La prévention de certaines complications a apporté de considérables améliorations dans le quotidien du cirrhotique :
- Prévention de l'hypertension portale par la modification chirurgicale des vaisseaux malades
- Prévention de l'ascite par administration de diurétiques et diminution des apports en sel.
- Les vitamines et plus particulièrement celles du groupe B semblent être bénéfiques.
- En ce qui concerne l'encéphalopathie hépatique, il existe des facteurs déclenchants et aggravants, comme par exemple une hémorragie intestinale pouvant conduire à une augmentation de la production d'ammoniac et d'autres substances constituées d'azote, qui sont ensuite absorbées par l'organisme. L'absence de contrôle de la coagulation sanguine (par des examens biologiques répétés), et une augmentation des apports alimentaires en protéines, peut précipiter une encéphalopathie hépatique. Ceci s'explique par le fait qu'une augmentation de la production de substances contenant de l'azote (comme c'est le cas des protéines) se fait par l'intermédiaire des bactéries contenues par le colon.

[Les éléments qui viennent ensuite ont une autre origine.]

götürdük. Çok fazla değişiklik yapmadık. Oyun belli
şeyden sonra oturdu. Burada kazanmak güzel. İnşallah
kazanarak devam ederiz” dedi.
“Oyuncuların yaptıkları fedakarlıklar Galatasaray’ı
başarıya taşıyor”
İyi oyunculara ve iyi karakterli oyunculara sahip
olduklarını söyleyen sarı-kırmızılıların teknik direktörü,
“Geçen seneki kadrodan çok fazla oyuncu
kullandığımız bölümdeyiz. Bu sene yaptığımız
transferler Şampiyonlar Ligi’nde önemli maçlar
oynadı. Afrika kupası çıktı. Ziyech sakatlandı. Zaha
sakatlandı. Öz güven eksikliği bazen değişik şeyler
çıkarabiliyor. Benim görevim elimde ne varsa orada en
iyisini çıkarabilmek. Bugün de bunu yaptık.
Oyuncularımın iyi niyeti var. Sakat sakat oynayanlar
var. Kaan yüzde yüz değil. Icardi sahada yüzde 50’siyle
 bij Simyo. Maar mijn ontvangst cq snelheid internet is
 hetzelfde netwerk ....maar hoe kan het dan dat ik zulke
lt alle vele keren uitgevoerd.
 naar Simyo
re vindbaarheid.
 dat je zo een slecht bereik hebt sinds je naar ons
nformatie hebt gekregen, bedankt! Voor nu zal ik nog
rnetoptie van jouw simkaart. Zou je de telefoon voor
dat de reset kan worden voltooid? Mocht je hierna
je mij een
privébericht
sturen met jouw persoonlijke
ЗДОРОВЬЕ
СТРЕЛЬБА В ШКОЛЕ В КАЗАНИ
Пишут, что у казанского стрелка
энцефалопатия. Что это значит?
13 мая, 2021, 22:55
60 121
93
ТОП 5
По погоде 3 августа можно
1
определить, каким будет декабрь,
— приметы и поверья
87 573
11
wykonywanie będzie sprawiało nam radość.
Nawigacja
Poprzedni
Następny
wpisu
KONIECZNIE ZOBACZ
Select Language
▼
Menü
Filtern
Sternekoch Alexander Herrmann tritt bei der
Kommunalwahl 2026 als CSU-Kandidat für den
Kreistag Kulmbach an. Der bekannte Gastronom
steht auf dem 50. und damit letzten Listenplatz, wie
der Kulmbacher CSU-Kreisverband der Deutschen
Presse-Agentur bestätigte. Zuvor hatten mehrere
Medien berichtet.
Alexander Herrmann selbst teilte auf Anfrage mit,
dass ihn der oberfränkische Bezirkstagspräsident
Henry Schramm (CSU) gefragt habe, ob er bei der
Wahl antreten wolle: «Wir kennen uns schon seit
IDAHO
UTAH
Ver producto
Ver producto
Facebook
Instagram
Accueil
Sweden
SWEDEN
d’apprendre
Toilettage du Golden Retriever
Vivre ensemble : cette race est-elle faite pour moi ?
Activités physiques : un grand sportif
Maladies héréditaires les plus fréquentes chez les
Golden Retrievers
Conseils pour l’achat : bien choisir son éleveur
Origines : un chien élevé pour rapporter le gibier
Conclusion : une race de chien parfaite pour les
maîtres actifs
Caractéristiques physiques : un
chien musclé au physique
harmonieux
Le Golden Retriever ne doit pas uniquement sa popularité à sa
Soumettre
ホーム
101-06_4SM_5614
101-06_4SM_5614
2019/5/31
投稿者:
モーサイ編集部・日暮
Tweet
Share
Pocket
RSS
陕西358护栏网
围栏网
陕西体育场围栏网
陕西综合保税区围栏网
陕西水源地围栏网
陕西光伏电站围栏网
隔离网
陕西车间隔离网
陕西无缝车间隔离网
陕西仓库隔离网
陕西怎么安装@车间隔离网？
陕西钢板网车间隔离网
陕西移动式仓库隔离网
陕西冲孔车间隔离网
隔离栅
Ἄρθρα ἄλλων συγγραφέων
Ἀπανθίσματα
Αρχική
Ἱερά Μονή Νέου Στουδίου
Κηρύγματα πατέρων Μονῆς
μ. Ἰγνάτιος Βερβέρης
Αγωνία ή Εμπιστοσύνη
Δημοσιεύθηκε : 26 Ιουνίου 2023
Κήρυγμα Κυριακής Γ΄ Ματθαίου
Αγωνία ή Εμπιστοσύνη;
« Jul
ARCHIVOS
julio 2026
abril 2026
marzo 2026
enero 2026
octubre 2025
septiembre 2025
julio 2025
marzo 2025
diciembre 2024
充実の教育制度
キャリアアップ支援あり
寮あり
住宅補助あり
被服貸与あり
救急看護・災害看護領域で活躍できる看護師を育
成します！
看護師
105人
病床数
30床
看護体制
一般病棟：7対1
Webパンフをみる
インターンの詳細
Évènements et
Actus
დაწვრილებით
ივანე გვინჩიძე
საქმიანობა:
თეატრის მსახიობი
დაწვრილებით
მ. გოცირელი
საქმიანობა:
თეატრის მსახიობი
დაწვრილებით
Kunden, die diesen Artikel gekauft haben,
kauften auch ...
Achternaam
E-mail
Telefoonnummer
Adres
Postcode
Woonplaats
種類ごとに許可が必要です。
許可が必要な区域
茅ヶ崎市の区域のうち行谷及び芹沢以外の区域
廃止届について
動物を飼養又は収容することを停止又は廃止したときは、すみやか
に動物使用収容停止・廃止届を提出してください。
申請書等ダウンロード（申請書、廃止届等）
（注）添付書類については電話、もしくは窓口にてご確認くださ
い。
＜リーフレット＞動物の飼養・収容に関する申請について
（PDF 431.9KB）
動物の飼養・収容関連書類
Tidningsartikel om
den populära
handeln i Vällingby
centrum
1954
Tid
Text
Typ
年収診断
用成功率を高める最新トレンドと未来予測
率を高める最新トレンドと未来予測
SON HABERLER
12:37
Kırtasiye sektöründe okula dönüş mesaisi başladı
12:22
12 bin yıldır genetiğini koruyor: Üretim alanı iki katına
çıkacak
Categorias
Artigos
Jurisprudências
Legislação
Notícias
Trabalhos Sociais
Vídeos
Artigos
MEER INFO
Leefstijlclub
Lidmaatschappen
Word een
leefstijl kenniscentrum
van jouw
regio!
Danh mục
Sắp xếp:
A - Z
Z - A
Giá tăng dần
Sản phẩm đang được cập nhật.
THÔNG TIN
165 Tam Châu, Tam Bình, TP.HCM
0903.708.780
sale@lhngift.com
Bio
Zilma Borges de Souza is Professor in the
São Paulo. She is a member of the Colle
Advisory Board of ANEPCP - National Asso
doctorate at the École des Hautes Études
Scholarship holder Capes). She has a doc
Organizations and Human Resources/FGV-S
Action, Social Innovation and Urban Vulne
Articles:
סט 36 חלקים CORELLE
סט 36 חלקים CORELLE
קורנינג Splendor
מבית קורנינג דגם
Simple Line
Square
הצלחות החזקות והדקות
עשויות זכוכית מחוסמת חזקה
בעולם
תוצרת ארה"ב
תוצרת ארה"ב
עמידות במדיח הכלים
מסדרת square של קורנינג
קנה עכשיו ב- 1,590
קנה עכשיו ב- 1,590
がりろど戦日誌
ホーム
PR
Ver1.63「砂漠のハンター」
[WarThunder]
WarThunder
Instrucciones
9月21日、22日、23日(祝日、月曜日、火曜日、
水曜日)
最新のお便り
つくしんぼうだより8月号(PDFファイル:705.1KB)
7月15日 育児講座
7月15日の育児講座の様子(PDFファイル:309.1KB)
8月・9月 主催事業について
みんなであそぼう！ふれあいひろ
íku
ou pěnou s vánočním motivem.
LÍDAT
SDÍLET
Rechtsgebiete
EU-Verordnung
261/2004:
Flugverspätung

- Une diminution excessive de l'acidité de l'organisme, accompagnée d'une diminution du taux de potassium dans le sang, est souvent due à la manipulation maladroite de diurétiques.
- Il est souhaitable également, dans la mesure du possible, de ne pas répéter de façon intempestive les ponctions de l'ascite.
- La prévention des vomissements peut diminuer la fréquence de survenue d'une encéphalopathie hépatique, par la diminution de l'acidité du sang (augmentation de l'ammoniac).
- L'utilisation (par ailleurs non judicieuse) de médicaments du système nerveux central comme les benzodiazépines ou une infection peuvent déclencher ou aggraver une encéphalopathie hépatique.
- En cas de cirrhose compliquée par un hépatocarcinome, la transplantation hépatique est le seul traitement. Son indication est posée chez le sujet jeune quand il n'existe pas de complications vasculaires.